ACTIVITY LIST:
a – Copy the part of the text about Father Dubois from "There were some" up to and including "care of orphans.", and replace "Bishop Dubois" with "Father Dubois" each time it appears.
b – Translate this sentence from the text about Father Dubois into Spanish: "The seminary prospered greatly under his leadership."

EXTRACT TO READ:
========

In 1794, Bishop Carroll assigned him to new mission based in Frederick, Maryland. The mission would cover the Appalachian region, including the Shenandoah Valley, and even in principle go west to the Mississippi River. Here he served both the city of Frederick and the frontier for 12 years.
In 1806, Father Dubois joined the Sulpician order, which is dedicated especially to the education of seminarians and clergy. And in 1808, he founded Mount Saint Mary seminary in Emmitsburg, Maryland. Shortly thereafter, St. Elizabeth Ann Seton established the first Catholic girls school in America nearby, and then later formed the Sisters of Charity, America’s first religious order. Father Dubois and his friend Fr. Brute
The seminary was located in that place both to avoid the anti-Catholic prejudice still common in many cities, and to be on a trans-Appalachian route. The seminary prospered greatly under his leadership.
In 1826, Father Dubois was consecrated as the Bishop of New York, which at the time covered the entire state and half of New Jersey; it consisted of 12 parishes served by 18 priests.
There were some struggles with both anti-Catholic prejudice from the outside and struggles with the non-French sides of the Church from within. In addition, the issue of trusteeism divided this and all of the American dioceses. Nevertheless, Bishop Dubois presided over the expansion of the Catholic faith in New York and New Jersey until his death in 1842. By his partial retirement in 1839, the Diocese had grown to include 38 parishes and 40 priests. He opened six parishes in New York City alone, and called for all of the parishes to dedicate their Christmas and Easter collections for the care of orphans.

========

LISTED ENTRIES:
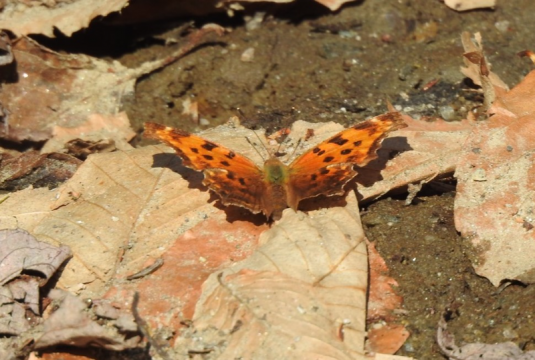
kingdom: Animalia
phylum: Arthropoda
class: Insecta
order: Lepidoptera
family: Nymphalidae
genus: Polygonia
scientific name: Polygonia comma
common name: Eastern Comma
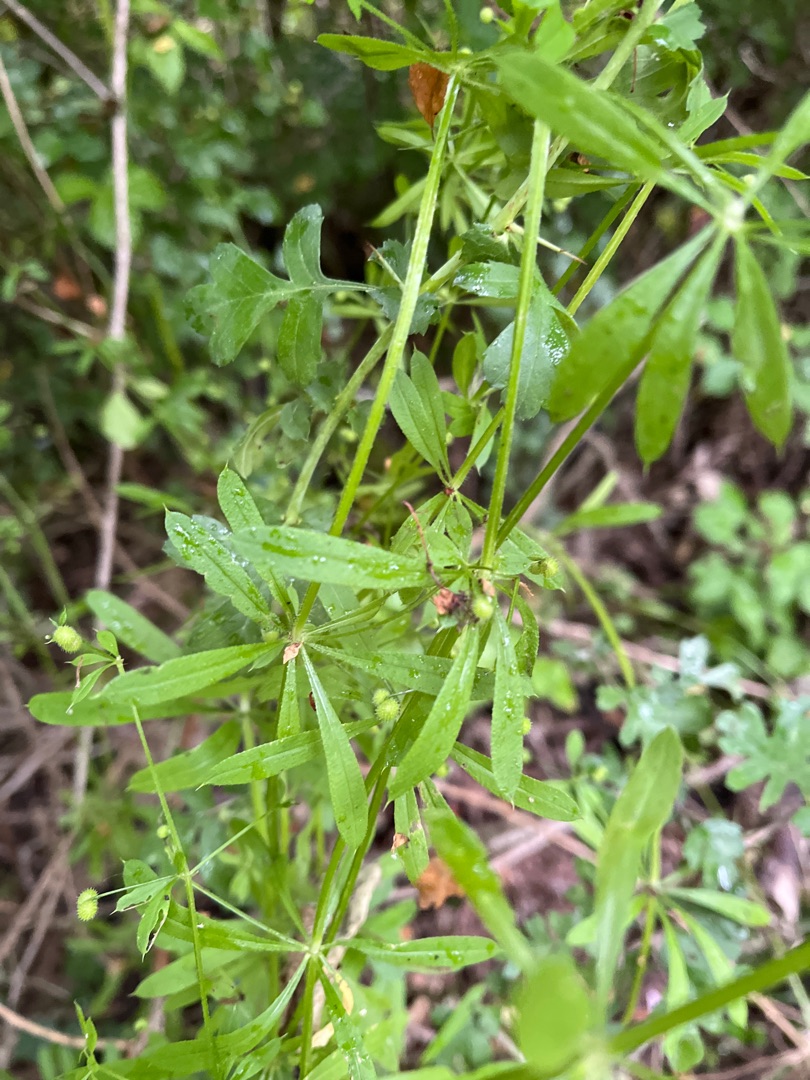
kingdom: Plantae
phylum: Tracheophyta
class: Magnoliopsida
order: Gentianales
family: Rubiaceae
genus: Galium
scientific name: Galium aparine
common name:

========

RESPONSES BY TASK:
a –
There were some struggles with both anti-Catholic prejudice from the outside and struggles with the non-French sides of the Church from within. In addition, the issue of trusteeism divided this and all of the American dioceses. Nevertheless, Father Dubois presided over the expansion of the Catholic faith in New York and New Jersey until his death in 1842. By his partial retirement in 1839, the Diocese had grown to include 38 parishes and 40 priests. He opened six parishes in New York City alone, and called for all of the parishes to dedicate their Christmas and Easter collections for the care of orphans.

b – El seminario prosperó enormemente bajo su dirección.